Réactivité tissulaire au matériau de la lentille : Certains matériaux peuvent provoquer une réaction chronique à corps étranger.
Stimulation persistante due à un mauvais positionnement : Une inflammation intraoculaire persistante survient en cas de malposition de l’ACIOL ou lorsqu’une lentille acrylique monobloc est placée dans le sulcus ciliaire1).
La zonulopathie (atteinte des zonules) est fréquente chez les patients atteints d’uvéite et prédispose à l’aphakie nécessitant un ACIOL1).

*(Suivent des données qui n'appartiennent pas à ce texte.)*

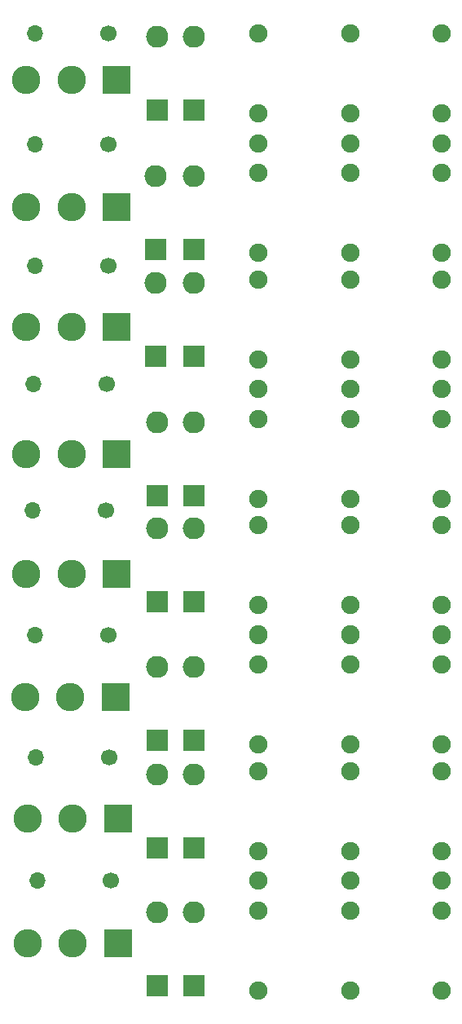
<source format=gbr>
%TF.GenerationSoftware,KiCad,Pcbnew,(5.1.6-0)*%
%TF.CreationDate,2023-01-04T15:53:52-05:00*%
%TF.ProjectId,AB MUTE,4142204d-5554-4452-9e6b-696361645f70,rev?*%
%TF.SameCoordinates,Original*%
%TF.FileFunction,Soldermask,Top*%
%TF.FilePolarity,Negative*%
%FSLAX46Y46*%
G04 Gerber Fmt 4.6, Leading zero omitted, Abs format (unit mm)*
G04 Created by KiCad (PCBNEW (5.1.6-0)) date 2023-01-04 15:53:52*
%MOMM*%
%LPD*%
G01*
G04 APERTURE LIST*
%ADD10C,2.950000*%
%ADD11R,2.950000X2.950000*%
%ADD12C,1.700000*%
%ADD13O,1.700000X1.700000*%
%ADD14C,1.900000*%
%ADD15R,2.300000X2.300000*%
%ADD16O,2.300000X2.300000*%
G04 APERTURE END LIST*
D10*
%TO.C,SW8*%
X138302000Y-127635000D03*
X143002000Y-127635000D03*
D11*
X147702000Y-127635000D03*
%TD*%
D10*
%TO.C,SW7*%
X138302000Y-114681000D03*
X143002000Y-114681000D03*
D11*
X147702000Y-114681000D03*
%TD*%
D10*
%TO.C,SW6*%
X138048000Y-102108000D03*
X142748000Y-102108000D03*
D11*
X147448000Y-102108000D03*
%TD*%
D10*
%TO.C,SW5*%
X138175000Y-51181000D03*
X142875000Y-51181000D03*
D11*
X147575000Y-51181000D03*
%TD*%
D10*
%TO.C,SW4*%
X138175000Y-89281000D03*
X142875000Y-89281000D03*
D11*
X147575000Y-89281000D03*
%TD*%
D10*
%TO.C,SW3*%
X138175000Y-76835000D03*
X142875000Y-76835000D03*
D11*
X147575000Y-76835000D03*
%TD*%
D10*
%TO.C,SW2*%
X138175000Y-63627000D03*
X142875000Y-63627000D03*
D11*
X147575000Y-63627000D03*
%TD*%
D10*
%TO.C,SW1*%
X138175000Y-37973000D03*
X142875000Y-37973000D03*
D11*
X147575000Y-37973000D03*
%TD*%
D12*
%TO.C,R8*%
X146939000Y-121158000D03*
D13*
X139319000Y-121158000D03*
%TD*%
D12*
%TO.C,R7*%
X146812000Y-108331000D03*
D13*
X139192000Y-108331000D03*
%TD*%
D12*
%TO.C,R6*%
X146685000Y-95631000D03*
D13*
X139065000Y-95631000D03*
%TD*%
D12*
%TO.C,R5*%
X146685000Y-44704000D03*
D13*
X139065000Y-44704000D03*
%TD*%
D12*
%TO.C,R4*%
X146431000Y-82677000D03*
D13*
X138811000Y-82677000D03*
%TD*%
D12*
%TO.C,R3*%
X146558000Y-69596000D03*
D13*
X138938000Y-69596000D03*
%TD*%
D12*
%TO.C,R2*%
X146685000Y-57277000D03*
D13*
X139065000Y-57277000D03*
%TD*%
D12*
%TO.C,R1*%
X146685000Y-33147000D03*
D13*
X139065000Y-33147000D03*
%TD*%
D14*
%TO.C,J24*%
X181356000Y-132555000D03*
X181356000Y-121155000D03*
X181356000Y-124255000D03*
%TD*%
%TO.C,J23*%
X181356000Y-109761000D03*
X181356000Y-121161000D03*
X181356000Y-118061000D03*
%TD*%
%TO.C,J22*%
X181356000Y-106979000D03*
X181356000Y-95579000D03*
X181356000Y-98679000D03*
%TD*%
%TO.C,J21*%
X171831000Y-132555000D03*
X171831000Y-121155000D03*
X171831000Y-124255000D03*
%TD*%
%TO.C,J20*%
X162306000Y-132555000D03*
X162306000Y-121155000D03*
X162306000Y-124255000D03*
%TD*%
%TO.C,J19*%
X171831000Y-109761000D03*
X171831000Y-121161000D03*
X171831000Y-118061000D03*
%TD*%
%TO.C,J18*%
X162306000Y-109761000D03*
X162306000Y-121161000D03*
X162306000Y-118061000D03*
%TD*%
%TO.C,J17*%
X171831000Y-106979000D03*
X171831000Y-95579000D03*
X171831000Y-98679000D03*
%TD*%
%TO.C,J16*%
X162306000Y-106979000D03*
X162306000Y-95579000D03*
X162306000Y-98679000D03*
%TD*%
%TO.C,J15*%
X181356000Y-55974000D03*
X181356000Y-44574000D03*
X181356000Y-47674000D03*
%TD*%
%TO.C,J14*%
X181356000Y-84234000D03*
X181356000Y-95634000D03*
X181356000Y-92534000D03*
%TD*%
%TO.C,J13*%
X181356000Y-81501000D03*
X181356000Y-70101000D03*
X181356000Y-73201000D03*
%TD*%
%TO.C,J12*%
X181356000Y-58707000D03*
X181356000Y-70107000D03*
X181356000Y-67007000D03*
%TD*%
%TO.C,J11*%
X171831000Y-55974000D03*
X171831000Y-44574000D03*
X171831000Y-47674000D03*
%TD*%
%TO.C,J10*%
X162306000Y-55974000D03*
X162306000Y-44574000D03*
X162306000Y-47674000D03*
%TD*%
%TO.C,J9*%
X171831000Y-84234000D03*
X171831000Y-95634000D03*
X171831000Y-92534000D03*
%TD*%
%TO.C,J8*%
X162306000Y-84234000D03*
X162306000Y-95634000D03*
X162306000Y-92534000D03*
%TD*%
%TO.C,J7*%
X171831000Y-81501000D03*
X171831000Y-70101000D03*
X171831000Y-73201000D03*
%TD*%
%TO.C,J6*%
X162306000Y-81501000D03*
X162306000Y-70101000D03*
X162306000Y-73201000D03*
%TD*%
%TO.C,J5*%
X171831000Y-58707000D03*
X171831000Y-70107000D03*
X171831000Y-67007000D03*
%TD*%
%TO.C,J4*%
X162306000Y-58707000D03*
X162306000Y-70107000D03*
X162306000Y-67007000D03*
%TD*%
%TO.C,J3*%
X181356000Y-33180000D03*
X181356000Y-44580000D03*
X181356000Y-41480000D03*
%TD*%
%TO.C,J2*%
X171831000Y-33180000D03*
X171831000Y-44580000D03*
X171831000Y-41480000D03*
%TD*%
%TO.C,J1*%
X162306000Y-33180000D03*
X162306000Y-44580000D03*
X162306000Y-41480000D03*
%TD*%
D15*
%TO.C,D16*%
X151765000Y-132080000D03*
D16*
X151765000Y-124460000D03*
%TD*%
D15*
%TO.C,D15*%
X155575000Y-132080000D03*
D16*
X155575000Y-124460000D03*
%TD*%
D15*
%TO.C,D14*%
X151765000Y-117729000D03*
D16*
X151765000Y-110109000D03*
%TD*%
D15*
%TO.C,D13*%
X155575000Y-117729000D03*
D16*
X155575000Y-110109000D03*
%TD*%
D15*
%TO.C,D12*%
X151765000Y-106553000D03*
D16*
X151765000Y-98933000D03*
%TD*%
D15*
%TO.C,D11*%
X155575000Y-106553000D03*
D16*
X155575000Y-98933000D03*
%TD*%
D15*
%TO.C,D10*%
X151638000Y-55626000D03*
D16*
X151638000Y-48006000D03*
%TD*%
D15*
%TO.C,D9*%
X155575000Y-55626000D03*
D16*
X155575000Y-48006000D03*
%TD*%
D15*
%TO.C,D8*%
X151765000Y-92202000D03*
D16*
X151765000Y-84582000D03*
%TD*%
D15*
%TO.C,D7*%
X155575000Y-92202000D03*
D16*
X155575000Y-84582000D03*
%TD*%
D15*
%TO.C,D6*%
X151765000Y-81153000D03*
D16*
X151765000Y-73533000D03*
%TD*%
D15*
%TO.C,D5*%
X155575000Y-81153000D03*
D16*
X155575000Y-73533000D03*
%TD*%
D15*
%TO.C,D4*%
X151638000Y-66675000D03*
D16*
X151638000Y-59055000D03*
%TD*%
D15*
%TO.C,D3*%
X155575000Y-66675000D03*
D16*
X155575000Y-59055000D03*
%TD*%
D15*
%TO.C,D2*%
X151765000Y-41148000D03*
D16*
X151765000Y-33528000D03*
%TD*%
D15*
%TO.C,D1*%
X155575000Y-41148000D03*
D16*
X155575000Y-33528000D03*
%TD*%
M02*

</source>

L’ACIOL étant plus proche de l’endothélium cornéen que les lentilles de chambre postérieure, il existe un risque à long terme de perte de cellules endothéliales. Même avec un ACIOL de taille appropriée et correctement positionné, la diminution annuelle de la densité cellulaire endothéliale peut être plus rapide qu’avec une lentille de chambre postérieure. En cas de décompensation endothéliale cornéenne, une greffe endothéliale (DMEK/DSEK) peut être nécessaire.

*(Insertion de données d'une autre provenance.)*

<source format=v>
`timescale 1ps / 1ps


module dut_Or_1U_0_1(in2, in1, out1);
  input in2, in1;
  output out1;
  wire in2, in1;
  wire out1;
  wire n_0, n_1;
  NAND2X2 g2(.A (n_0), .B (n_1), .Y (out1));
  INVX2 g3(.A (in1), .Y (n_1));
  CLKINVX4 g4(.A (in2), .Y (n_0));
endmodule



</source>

7. Recherches récentes et perspectives futures (rapports de phase de recherche)
L’impact de la position (antérieure vs postérieure) de la lentille à crochet irien sur le résultat final est étudié1). La question de recherche est de savoir s’il existe des différences dans les résultats visuels et les profils de complications entre la position antérieure et postérieure, et l’accumulation de connaissances pour une personnalisation du choix de la technique chirurgicale progresse.
Résultats à long terme de la fixation intrasclérale (méthode de Yamane)
La méthode de Yamane (méthode à bride) est une technique de fixation sclérale sans suture où la partie de support de la lentille intraoculaire est fixée dans la sclère et l’extrémité du support est déformée en forme de bride1). Elle s’est rapidement répandue au Japon, et des complications telles qu’une augmentation de la pression intraoculaire, une inclinaison de la lentille intraoculaire, une hémorragie du vitré, un œdème maculaire cystoïde, une perforation conjonctivale du support et une endophtalmie ont été rapportées1). Les essais prospectifs randomisés comparant directement les résultats à long terme de l’ACIOL et de la fixation intrasclérale sont encore rares, et un renforcement des preuves est nécessaire.
Évaluation de la qualité de la vision postopératoire
Pour chaque méthode de fixation en cas de soutien capsulaire insuffisant, y compris l’ACIOL, des études comparatives à long terme incluant non seulement l’acuité visuelle non corrigée et corrigée, mais aussi des évaluations qualitatives de la fonction visuelle telles que la sensibilité au contraste, l’éblouissement et les halos sont nécessaires. Actuellement, le choix de la méthode de fixation dépend largement de l’expérience du chirurgien et des caractéristiques anatomiques spécifiques du patient.
American Academy of Ophthalmology Cataract and Anterior Segment Panel. Cataract in the Adult Eye Preferred Practice Pattern. Ophthalmology. 2022;129(1):1-126.